• _Source passage_:

How unequal are contributions distributed among users#
Basically we want to investigate to what extend the 90-9-1 rule applies to our dataset. First, count the number of changesets and the overall number of changes. In a second step, count the number of distinct users editing OSM data between 2020-02-01 to 2020-02-06.
# count number of changesets
changesets_count = len(df)
print(f"number of changesets: {changesets_count}")
# count number of changes
changes_sum = df["num_changes"].sum()
print(f"number of changes: {changes_sum}")
# count unique users
unique_users_count = df["user_id"].nunique()
print(f"number of unique users: {unique_users_count}")
---------------------------------------------------------------------------
NameError Traceback (most recent call last)
Cell In[2], line 2
1 # count number of changesets
----> 2 changesets_count = len(df)
3 print(f"number of changesets: {changesets_count}")
5 # count number of changes
NameError: name 'df' is not defined
Calculate the number of changesets per user and the overall number of changes per user.
df_users = df.groupby("user_id").agg({
"user_id": 'count', # the number of changesets per user
"num_changes": 'sum' # the overall number of changes per user
})

• _Data excerpt_:
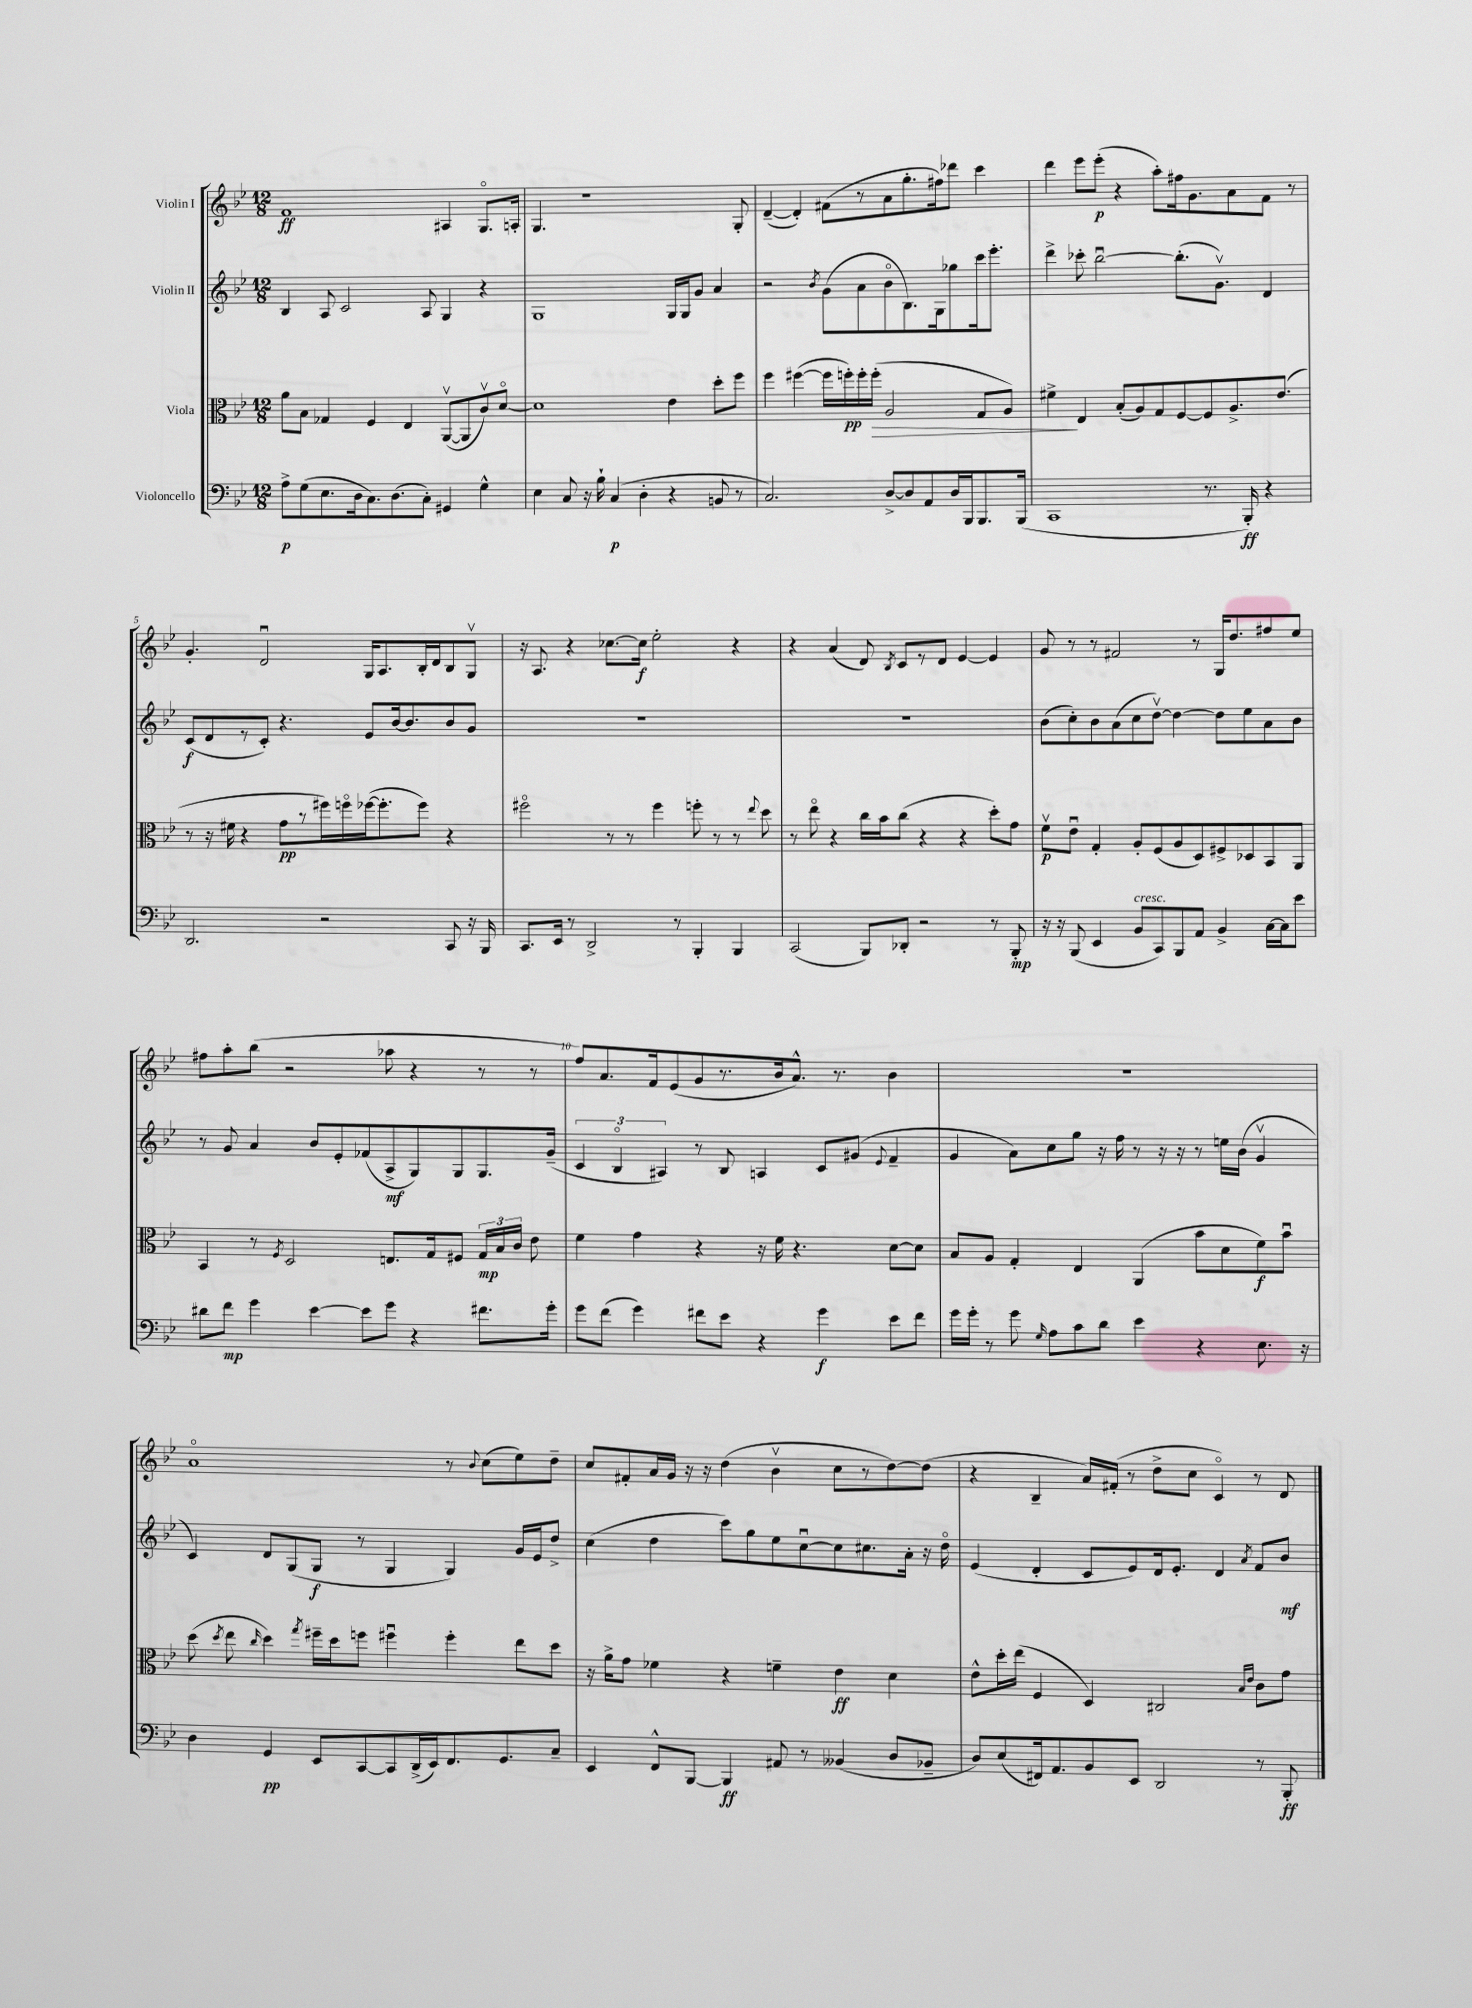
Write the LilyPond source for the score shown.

• _Prompt_: Would you write out, word for word, the stretch from "Cell In[2], line" through "changes per user." in the passage on how unevenly OSM contributions are spread among users? The listing plays no part in what comes next.

• _Task output_:
Cell In[2], line 2
1 # count number of changesets
----> 2 changesets_count = len(df)
3 print(f"number of changesets: {changesets_count}")
5 # count number of changes
NameError: name 'df' is not defined
Calculate the number of changesets per user and the overall number of changes per user.